Yapılacaklar:
1. Lütfen verilen metinden "Bu isme Sezen" sözleriyle başlayan ve "istediği incecik parmaklar..." sözleriyle biten kısmı, bu iki ifade de dahil olmak üzere, hiçbir değişiklik yapmadan yeniden yazın.
2. Verilen metne göre Jale Yalçıntaş hangi dersleri anlatacaktı?

Verilen metin:
● ● ● ● ●

İsmi bize çok cafcaflı gelmişti.
Biz kim miyiz?
Karaman Ticaret Lisesi’nin ilk öğrencileriyiz.
Karaman’da, sanırım Jale ismini taşıyan yoktu.
Bu isme Sezen Cumhur Önal’ın buğulu sesiyle anons ettiği radyodan istekler programından aşinaydık: Hale, Lale bir de Jale...
Jale, çiğ demek. Sabahın ilk ışıklarını karşılayan su zerrecikleri yani. Çiçeğe, ağaca, taşa, toprağa hayat veren su damlacıklarıdır, Jale. Asla ağırlıkları yoktur, şeffaftır, her nerede birikmişse yük olmaz, can verir.
Güneşle beraber havaya, suya ve toprağa karışır. O artık gözden ıraktır.
Narin, zayıf bir vücut, sanki şaka yapacakmış ya da el hareketi çekecekmiş gibi hafif öne doğru eğik bir duruş...
Kısık bakışlarının arkasında iç derinliğini ve zekasını gizleyiş...
Bir piyanistin sahip olmak istediği incecik parmaklar...
Otorite kurmak isterken bile gülmemek için kendisiyle mücadele ettiğini ele veren ve dudaklarının kenarına uzanan yüz çizgisi...
Jale Yalçıntaş Hocam, hiç deniz görmemiş, doğduğu şehrin sınırlarından dışarıya çıkmamış gençlere coğrafya anlatacaktı. Üstüne bir de İngilizce derslerine girecekti.

● ● ● ● ●

Veri bölümü:
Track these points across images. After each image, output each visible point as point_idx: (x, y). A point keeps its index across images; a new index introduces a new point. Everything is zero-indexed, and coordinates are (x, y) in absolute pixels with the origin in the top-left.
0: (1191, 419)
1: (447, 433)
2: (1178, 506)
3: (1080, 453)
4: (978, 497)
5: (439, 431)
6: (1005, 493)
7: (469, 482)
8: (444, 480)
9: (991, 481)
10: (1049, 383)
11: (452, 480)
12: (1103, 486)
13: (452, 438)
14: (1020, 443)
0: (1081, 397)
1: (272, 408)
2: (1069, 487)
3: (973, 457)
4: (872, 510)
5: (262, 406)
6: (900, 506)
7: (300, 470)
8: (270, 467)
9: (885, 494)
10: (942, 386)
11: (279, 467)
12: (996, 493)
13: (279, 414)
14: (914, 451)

● ● ● ● ●

Yanıtlarınız:
1.
Bu isme Sezen Cumhur Önal’ın buğulu sesiyle anons ettiği radyodan istekler programından aşinaydık: Hale, Lale bir de Jale...
Jale, çiğ demek. Sabahın ilk ışıklarını karşılayan su zerrecikleri yani. Çiçeğe, ağaca, taşa, toprağa hayat veren su damlacıklarıdır, Jale. Asla ağırlıkları yoktur, şeffaftır, her nerede birikmişse yük olmaz, can verir.
Güneşle beraber havaya, suya ve toprağa karışır. O artık gözden ıraktır.
Narin, zayıf bir vücut, sanki şaka yapacakmış ya da el hareketi çekecekmiş gibi hafif öne doğru eğik bir duruş...
Kısık bakışlarının arkasında iç derinliğini ve zekasını gizleyiş...
Bir piyanistin sahip olmak istediği incecik parmaklar...

2. Coğrafya ve İngilizce.